I had a version with some interface changes, but I thought you had backed them out. How did this compile?
The new COBALTv3 requires geolat
(for day length calculation) and eqn_of_state
(for mixed layter density calculation), which need to be passed from MOM6 during generic_tracer_source call.
I checked the source codes you used under /gpfs/f5/cefi/scratch/Katherine.Hedstrom/fre/Arc_12
:
MOM6_SIS2_COBALT_compile_symm/src/mom6/src/MOM6/src/tracer/MOM_generic_tracer.F90
: no interface changeMOM6_SIS2_COBALT_compile_symm/src.20240403.134121/mom6/src/MOM6/src/tracer/MOM_generic_tracer.F90
: no interface changeMOM6_SIS2_COBALT_compile_symm_a/src/mom6/src/MOM6/src/tracer/MOM_generic_tracer.F90
: no interface changeMOM6_SIS2_compile_ciod/src/mom6/src/MOM6/src/tracer/MOM_generic_tracer.F90
: old interface changes before #7 I think the reason why you can still compile the code is that we set geolat
and eqn_of_state
as optional inputs. This allows the generic_tracer_source
to still work with COBALTv2.
So do I need to be updating to pass the EOS as an optional argument? Is that what's failing? Should it fail in a more informative way if it doesn't get the EOS?

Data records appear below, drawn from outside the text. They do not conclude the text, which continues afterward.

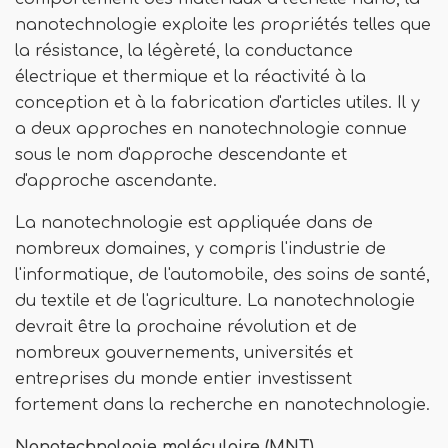
nanotechnologie exploite les propriétés telles que
la résistance, la légèreté, la conductance
électrique et thermique et la réactivité à la
conception et à la fabrication d'articles utiles. Il y
a deux approches en nanotechnologie connue
sous le nom d'approche descendante et
d'approche ascendante.
La nanotechnologie est appliquée dans de
nombreux domaines, y compris l'industrie de
l'informatique, de l'automobile, des soins de santé,
du textile et de l'agriculture. La nanotechnologie
devrait être la prochaine révolution et de
nombreux gouvernements, universités et
entreprises du monde entier investissent
fortement dans la recherche en nanotechnologie.
Nanotechnologie moléculaire (MNT)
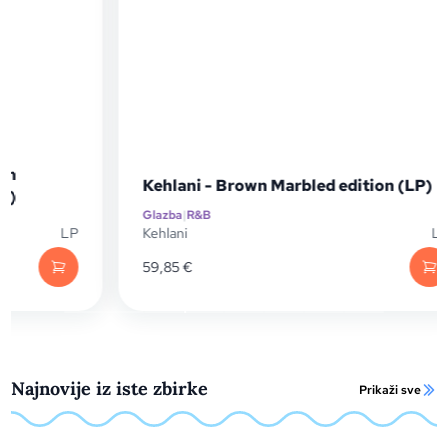
Kehlani - Brown Marbled edition (LP)
Glazba
|
R&B
LP
Kehlani
LP
59,85
€
Najnovije iz iste zbirke
Prikaži sve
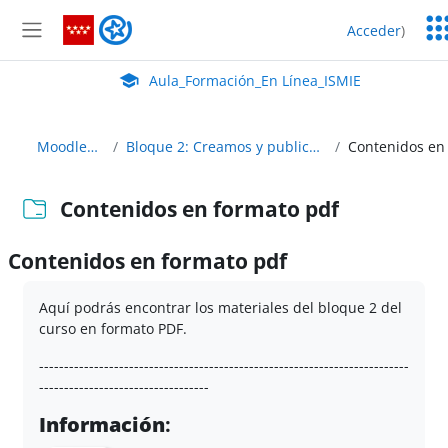
Salta al contenido principal
Ser
Aula_Formación_En Línea_ISMIE
Acceder
)
Ed
Panel lateral
Aula Virtual de EducaMadrid:
Aula_Formación_En Línea_ISMIE
MoodleAbierto
Bloque 2: Creamos y publicamos contenidos
Contenidos en formato pdf
Contenidos en formato pdf
Requisitos de finalización
Aquí podrás encontrar los materiales del bloque 2 del
curso en formato PDF.
--------------------------------------------------------------------------
----------------------------------
Información
:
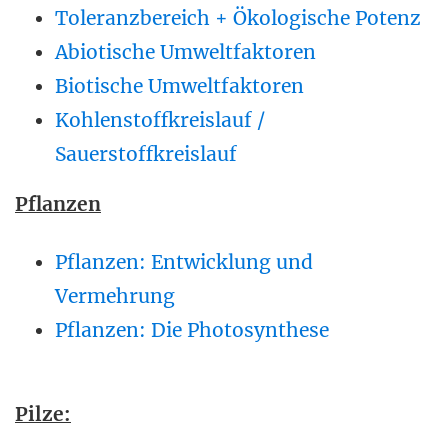
Toleranzbereich + Ökologische Potenz
Abiotische Umweltfaktoren
Biotische Umweltfaktoren
Kohlenstoffkreislauf /
Sauerstoffkreislauf
Pflanzen
Pflanzen: Entwicklung und
Vermehrung
Pflanzen: Die Photosynthese
Pilze:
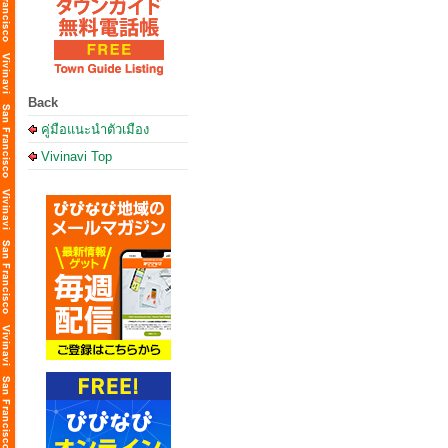
Back
คู่มือแนะนำตัวเมือง
Vivinavi Top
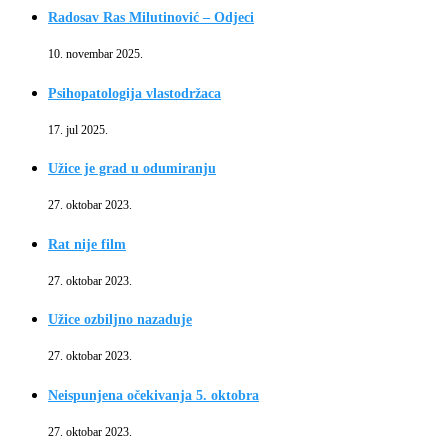
Radosav Ras Milutinović – Odjeci
10. novembar 2025.
Psihopatologija vlastodržaca
17. jul 2025.
Užice je grad u odumiranju
27. oktobar 2023.
Rat nije film
27. oktobar 2023.
Užice ozbiljno nazaduje
27. oktobar 2023.
Neispunjena očekivanja 5. oktobra
27. oktobar 2023.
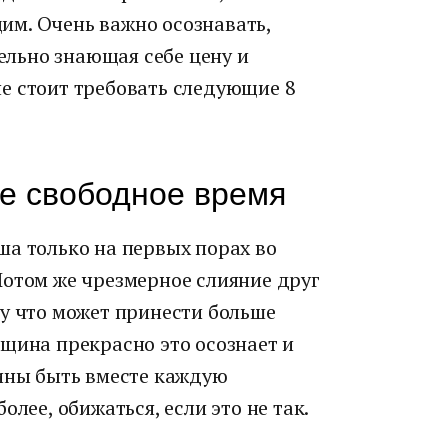
м. Очень важно осознавать,
тельно знающая себе цену и
е стоит требовать следующие 8
се свободное время
ша только на первых порах во
Потом же чрезмерное слияние друг
му что может принести больше
щина прекрасно это осознает и
чины быть вместе каждую
олее, обижаться, если это не так.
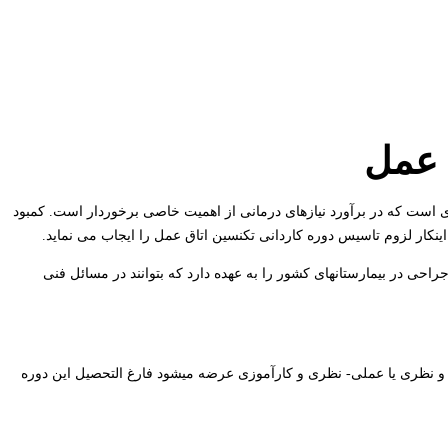
ق عمل
ست که در برآورد نیازهای درمانی از اهمیت خاصی برخوردار است. کمبود
ینکار لزوم تاسیس دوره کاردانی تکنسین اتاق عمل را ایجاب می نماید.
راحی در بیمارستانهای کشور را به عهده دارد که بتوانند در مسائل فنی
مل ۲ سال دروس به صورت عملی و نظری یا عملی- نظری و کارآموزی عرضه میشود فارغ التحصیل این دوره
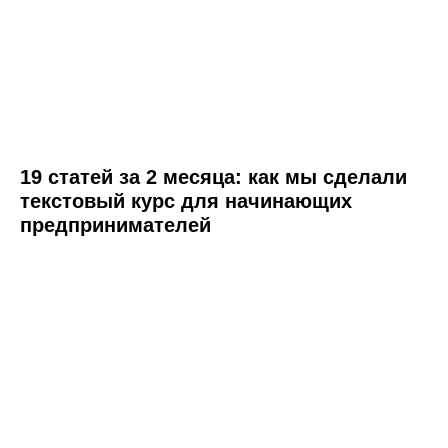
19 статей за 2 месяца: как мы сделали
текстовый курс для начинающих
предпринимателей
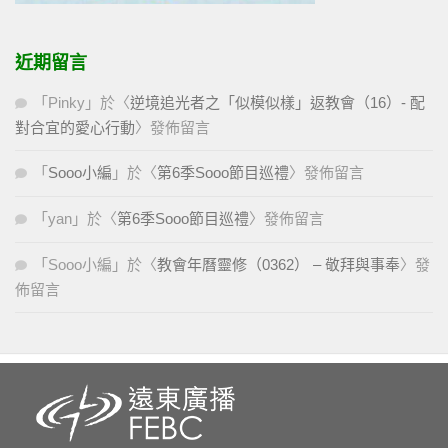
近期留言
「
Pinky
」於〈
逆境追光者之「似模似樣」返教會（16）- 配
對合宜的愛心行動
〉發佈留言
「
Sooo小編
」於〈
第6季Sooo節目巡禮
〉發佈留言
「
yan
」於〈
第6季Sooo節目巡禮
〉發佈留言
「
Sooo小編
」於〈
教會年曆靈修（0362） – 敬拜與事奉
〉發
佈留言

Yes, you will need them if you are using COBALT from the latest dev/cefi ocean_BGC branch. @charliestock and @theresa-morrison , just keeping both you in the loop. If we decide to keep the density calculation within COBALTv3, we could consider adding a warning/fatal error as @kshedstrom suggested.
This issue has been address by PR#33. Will close it for now.
Yesterday's dev/cefi gave me this stack trace:
I recompiled with ec631ef65375de78c35a1891e67502b49b230507 and it runs past this (and runs into the imbalance issues).